# Lesson 03 - Analyzing Data with `dplyr`

## What is `dplyr`?
* `dplyr` is an R package that contains additional functions
  * It emulates a relational database interface
  * It works natively with data frames
  * It can also work with external databases
* Most common functions:
  * `select()`
  * `filter()`
  * `mutate()`
  * `group_by()`
  * `summarize()    #` Is not the same as `summary()`
* Note: when loading the `dplyr` library, some pre-loaded functions will be replaced with `dplyr` functions

In [None]:
# install.packages("dplyr")
library("dplyr")

## Selecting Columns and Filtering Rows
* `select(data_frame, column_name_1 [, column_name_2, ...])`

In [None]:
library(datasets)
head(select(airquality, Ozone, Temp, Wind))

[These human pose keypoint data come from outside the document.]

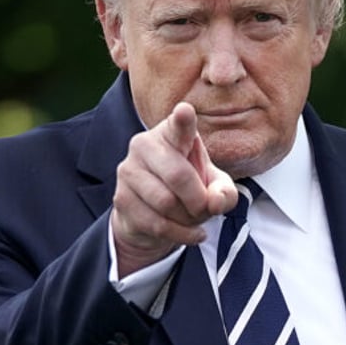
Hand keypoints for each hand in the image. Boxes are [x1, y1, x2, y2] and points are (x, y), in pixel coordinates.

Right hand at [111, 102, 237, 276]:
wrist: (152, 215)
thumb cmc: (188, 189)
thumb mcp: (214, 187)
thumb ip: (224, 192)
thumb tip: (215, 202)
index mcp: (173, 133)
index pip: (179, 124)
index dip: (183, 119)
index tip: (185, 111)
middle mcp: (145, 144)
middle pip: (178, 176)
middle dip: (198, 200)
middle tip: (204, 209)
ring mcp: (129, 170)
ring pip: (166, 202)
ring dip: (188, 218)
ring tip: (193, 218)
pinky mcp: (121, 197)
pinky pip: (156, 223)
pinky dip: (180, 234)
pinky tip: (191, 233)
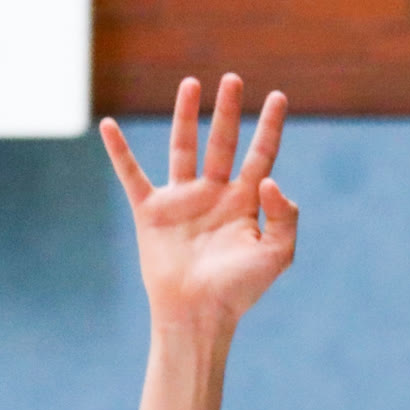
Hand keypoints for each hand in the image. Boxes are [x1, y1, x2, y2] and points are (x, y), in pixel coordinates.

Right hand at [101, 76, 297, 332]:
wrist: (200, 313)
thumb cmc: (240, 290)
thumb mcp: (276, 256)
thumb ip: (284, 218)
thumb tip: (272, 180)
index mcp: (245, 206)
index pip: (261, 158)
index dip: (271, 129)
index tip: (279, 98)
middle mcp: (215, 196)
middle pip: (223, 143)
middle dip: (229, 112)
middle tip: (233, 79)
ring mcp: (183, 201)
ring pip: (184, 147)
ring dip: (186, 116)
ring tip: (192, 84)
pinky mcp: (152, 211)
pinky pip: (131, 174)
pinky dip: (119, 151)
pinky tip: (108, 126)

* `filter(data_frame, condition1 [, condition2, ...])`
  * Filtering out `NA` values could be done with `!is.na(column_name)`, where "`!`" negates the output of `is.na()`.

In [None]:
head(airquality$Ozone, n=16)
head(filter(airquality, !is.na(Ozone), Ozone > 20))

## Using Pipes
* Allows to elegantly `select()` and `filter()` data in the same command line
* Like in Bash, R pipes take the output of one function and send it to the next
  * The last function could be "`head`"
* Pipes are written: `%>%`
  * Available via the "`magrittr`" package loaded with `dplyr`

In [None]:
airquality %>% filter(Ozone > 20) %>% select(Ozone, Temp, Wind) %>% head

* Assignment also works

In [None]:
subAQ <- airquality %>% select(Ozone, Temp, Wind) %>% filter(Ozone > 20)
head(subAQ)

## Exercise 1 - Selecting a Subset of Data
* From 2007_ORD.csv, select {CRSDepTime, DepDelay, Dest} where CRSDepTime is after 6pm ("1800")
* Use `system.time()` to benchmark "select, then filter" and "filter, then select"

In [None]:
delays07 <- read.csv('data/2007_ORD.csv')

## Mutating Data
* The `mutate()` function allows to create new columns from values of other columns

In [None]:
airquality %>% mutate(Temp_C = (Temp - 32) * 5 / 9) %>% head

## Exercise 2 - Convert Departure time
* From 2007_ORD.csv:
  * Select CRSDepTime and DepDelay
  * Convert CRSDepTime to DepHour : use integer division "`%/% 100`"
  * Convert DepDelay to DelayInHours : division "`/ 60`"
  * Keep only first 12 lines

## Grouping Entries and the `summarize()` function
* Some data analysys should be done by group of entries
  * Groups could be made of multiple columns
  * `group_by(column_name_1 [, column_name_2, ...])`
* A summary could be generated for each group
  * Multiple summaries could be created
  * `summarize(new_col_1 = fct(col_1) [, new_col_2 = fct(col_2), ...])`

In [None]:
byMonth <- airquality %>% group_by(Month)
summ <- byMonth %>% summarize(mSolar = mean(Solar.R, na.rm=TRUE), mTemp = mean(Temp, na.rm=TRUE))
head(summ)

## Exercise 3 - Average Delay by Day of Week
* From 2007_ORD.csv:
  * Select DayOfWeek, CRSDepTime, DepDelay and filter out NA DepDelay
  * Mutate CRSDepTime to PeriodOfDay : `%/% 600`
  * Group by DayOfWeek and PeriodOfDay
  * Summarize (or compute for each group) the mean of DepDelay in a new column `mDelay`